Cultivators generally congregate in "sects", communes dedicated to further developing and perfecting their particular method of cultivation and raising the power of the sect's members generally; these communes are usually depicted as rigidly hierarchical, and often mercilessly competitive and even grossly exploitative for those on the bottom of the hierarchy. Within a sect, someone lower on the hierarchy is one's "Junior", someone higher is one's "Senior". Seniors are often depicted intentionally stunting or interfering with their junior's training for various bad or even occasionally good reasons.
Cultivation takes a very long time, generally is depicted as passing through a long sequence of distinct levels and sub-levels demarcating significant increases in power. There's usually a pretty distinct tradeoff between slow, steady, diligent growth and rapid "get rich quick" growth that shoots up quick but plateaus early. The slow-and-steady growth is often referred to as "building one's foundation"; if you do this poorly you may grow quicker but plateau earlier, and the reverse might mean slower initial growth but much more capacity for growth.

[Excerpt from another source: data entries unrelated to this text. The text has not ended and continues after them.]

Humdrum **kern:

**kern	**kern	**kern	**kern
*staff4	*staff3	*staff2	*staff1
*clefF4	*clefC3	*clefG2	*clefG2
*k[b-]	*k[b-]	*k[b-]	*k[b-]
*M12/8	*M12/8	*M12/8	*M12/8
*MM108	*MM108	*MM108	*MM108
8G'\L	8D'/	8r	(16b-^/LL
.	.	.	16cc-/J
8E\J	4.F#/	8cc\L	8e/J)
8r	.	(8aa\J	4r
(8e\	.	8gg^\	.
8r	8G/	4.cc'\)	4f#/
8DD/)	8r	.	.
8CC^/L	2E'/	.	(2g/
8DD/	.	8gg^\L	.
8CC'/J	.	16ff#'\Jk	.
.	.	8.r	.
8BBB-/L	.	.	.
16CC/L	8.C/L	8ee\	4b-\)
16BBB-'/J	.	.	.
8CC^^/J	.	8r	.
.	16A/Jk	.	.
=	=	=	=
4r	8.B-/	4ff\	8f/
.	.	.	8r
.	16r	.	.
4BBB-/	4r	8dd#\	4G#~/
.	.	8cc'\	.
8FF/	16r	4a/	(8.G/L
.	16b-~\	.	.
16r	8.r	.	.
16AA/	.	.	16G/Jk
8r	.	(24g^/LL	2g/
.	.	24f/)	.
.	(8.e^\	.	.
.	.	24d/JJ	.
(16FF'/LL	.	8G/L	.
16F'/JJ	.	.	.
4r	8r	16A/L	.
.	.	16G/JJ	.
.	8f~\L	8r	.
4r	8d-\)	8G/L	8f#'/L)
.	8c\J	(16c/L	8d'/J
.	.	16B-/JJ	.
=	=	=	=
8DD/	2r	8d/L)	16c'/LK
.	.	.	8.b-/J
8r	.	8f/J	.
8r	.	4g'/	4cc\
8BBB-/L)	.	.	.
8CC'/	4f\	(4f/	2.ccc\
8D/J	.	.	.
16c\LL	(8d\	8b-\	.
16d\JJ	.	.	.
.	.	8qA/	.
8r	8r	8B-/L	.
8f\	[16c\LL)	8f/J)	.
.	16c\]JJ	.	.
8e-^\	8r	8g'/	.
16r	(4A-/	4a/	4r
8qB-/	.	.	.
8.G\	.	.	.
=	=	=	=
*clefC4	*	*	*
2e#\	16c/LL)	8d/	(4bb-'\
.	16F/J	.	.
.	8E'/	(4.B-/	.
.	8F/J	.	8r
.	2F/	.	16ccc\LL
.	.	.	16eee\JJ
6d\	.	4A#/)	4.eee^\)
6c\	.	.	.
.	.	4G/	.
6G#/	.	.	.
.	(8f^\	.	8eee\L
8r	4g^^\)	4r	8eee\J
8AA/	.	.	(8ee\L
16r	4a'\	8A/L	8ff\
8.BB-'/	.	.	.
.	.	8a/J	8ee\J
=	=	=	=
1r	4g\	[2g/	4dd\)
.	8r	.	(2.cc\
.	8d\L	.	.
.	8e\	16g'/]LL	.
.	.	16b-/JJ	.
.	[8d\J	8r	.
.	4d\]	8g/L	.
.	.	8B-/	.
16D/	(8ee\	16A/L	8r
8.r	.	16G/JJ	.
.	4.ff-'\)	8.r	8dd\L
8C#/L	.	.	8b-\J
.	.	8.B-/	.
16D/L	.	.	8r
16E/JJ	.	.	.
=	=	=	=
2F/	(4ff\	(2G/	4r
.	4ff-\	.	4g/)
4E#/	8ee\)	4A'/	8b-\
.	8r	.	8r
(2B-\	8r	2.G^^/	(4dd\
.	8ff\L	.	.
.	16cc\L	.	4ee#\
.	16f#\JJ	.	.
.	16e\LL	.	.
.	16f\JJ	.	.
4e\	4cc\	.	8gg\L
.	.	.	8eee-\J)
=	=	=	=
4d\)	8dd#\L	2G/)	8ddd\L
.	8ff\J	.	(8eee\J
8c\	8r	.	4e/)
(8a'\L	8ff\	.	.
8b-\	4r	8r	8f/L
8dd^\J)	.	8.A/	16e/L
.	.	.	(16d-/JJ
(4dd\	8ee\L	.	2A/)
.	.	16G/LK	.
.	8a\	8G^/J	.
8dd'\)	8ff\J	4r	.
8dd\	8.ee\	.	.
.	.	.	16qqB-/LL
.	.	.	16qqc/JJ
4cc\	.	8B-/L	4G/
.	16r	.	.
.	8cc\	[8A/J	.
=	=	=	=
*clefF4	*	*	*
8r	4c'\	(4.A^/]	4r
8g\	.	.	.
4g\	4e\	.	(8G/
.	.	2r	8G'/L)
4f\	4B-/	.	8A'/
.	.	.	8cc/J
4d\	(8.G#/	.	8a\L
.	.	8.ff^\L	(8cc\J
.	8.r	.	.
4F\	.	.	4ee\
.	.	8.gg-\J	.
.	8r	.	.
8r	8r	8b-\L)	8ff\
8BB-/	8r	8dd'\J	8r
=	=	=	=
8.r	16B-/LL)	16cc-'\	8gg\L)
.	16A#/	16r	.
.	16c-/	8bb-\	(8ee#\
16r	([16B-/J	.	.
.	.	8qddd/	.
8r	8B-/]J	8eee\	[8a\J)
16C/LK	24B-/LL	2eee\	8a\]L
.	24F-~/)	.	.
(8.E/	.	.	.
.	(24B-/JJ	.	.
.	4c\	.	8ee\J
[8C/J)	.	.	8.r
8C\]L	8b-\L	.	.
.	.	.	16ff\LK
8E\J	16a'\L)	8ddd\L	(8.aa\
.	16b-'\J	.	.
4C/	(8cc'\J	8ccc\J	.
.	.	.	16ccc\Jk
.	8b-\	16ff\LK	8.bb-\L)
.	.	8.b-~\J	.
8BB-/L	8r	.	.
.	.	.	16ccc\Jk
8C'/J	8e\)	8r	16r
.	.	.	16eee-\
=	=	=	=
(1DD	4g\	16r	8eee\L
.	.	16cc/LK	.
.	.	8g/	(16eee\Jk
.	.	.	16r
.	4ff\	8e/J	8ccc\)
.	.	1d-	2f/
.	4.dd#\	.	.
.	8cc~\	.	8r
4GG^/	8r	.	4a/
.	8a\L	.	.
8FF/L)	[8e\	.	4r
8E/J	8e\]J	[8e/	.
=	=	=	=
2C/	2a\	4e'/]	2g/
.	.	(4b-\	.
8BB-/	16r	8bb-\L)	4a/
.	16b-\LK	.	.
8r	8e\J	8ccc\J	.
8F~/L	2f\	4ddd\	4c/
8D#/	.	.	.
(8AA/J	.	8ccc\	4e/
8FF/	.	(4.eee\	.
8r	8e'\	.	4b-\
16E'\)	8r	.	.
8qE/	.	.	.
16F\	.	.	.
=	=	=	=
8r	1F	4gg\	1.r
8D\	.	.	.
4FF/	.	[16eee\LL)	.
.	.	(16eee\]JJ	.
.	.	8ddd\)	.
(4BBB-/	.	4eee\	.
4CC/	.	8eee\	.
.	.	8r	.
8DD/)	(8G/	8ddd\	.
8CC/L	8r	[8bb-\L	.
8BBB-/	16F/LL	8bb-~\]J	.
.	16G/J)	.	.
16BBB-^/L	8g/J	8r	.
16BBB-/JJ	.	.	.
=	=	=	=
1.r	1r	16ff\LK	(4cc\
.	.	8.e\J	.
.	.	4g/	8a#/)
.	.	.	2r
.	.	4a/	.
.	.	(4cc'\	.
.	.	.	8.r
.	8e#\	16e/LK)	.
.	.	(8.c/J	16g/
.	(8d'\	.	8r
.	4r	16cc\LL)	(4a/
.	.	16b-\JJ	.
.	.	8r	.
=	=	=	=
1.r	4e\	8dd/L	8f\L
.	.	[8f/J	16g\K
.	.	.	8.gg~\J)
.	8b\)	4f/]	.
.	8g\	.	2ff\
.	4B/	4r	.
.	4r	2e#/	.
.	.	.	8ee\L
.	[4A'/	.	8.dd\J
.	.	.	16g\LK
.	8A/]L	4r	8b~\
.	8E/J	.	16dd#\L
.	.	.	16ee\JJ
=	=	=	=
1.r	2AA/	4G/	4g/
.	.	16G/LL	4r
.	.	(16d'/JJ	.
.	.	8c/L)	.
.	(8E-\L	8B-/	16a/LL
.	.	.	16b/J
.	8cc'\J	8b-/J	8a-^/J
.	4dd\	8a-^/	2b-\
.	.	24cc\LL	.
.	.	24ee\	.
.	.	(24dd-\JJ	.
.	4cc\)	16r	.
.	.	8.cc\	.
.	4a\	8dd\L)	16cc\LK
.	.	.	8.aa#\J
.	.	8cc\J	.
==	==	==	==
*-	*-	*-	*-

The meme is portraying Xianxai fandom as recapitulating the medium; the "senior" (fan who has read tons of Xianxai) is misleading his "junior" (fan who has read less), claiming that he's read an extremely long work and that they should definitely read it as well. The story is "building it's foundation" and the quality pays off spectacularly 1400+ chapters in. In fact, the senior hasn't read a single page, but by the time the "junior" is in a position to assess the truth of this claim, it could be argued that they will certainly learn something from the experience, and perhaps will be Enlightened.
The specific context is that @self_made_human is claiming to have pulled this gambit in his previous recommendation of "Reverand Insanity", an extremely long and apparently quite polarizing Xianxai serial that's been discussed here in several previous reading recommendation discussions.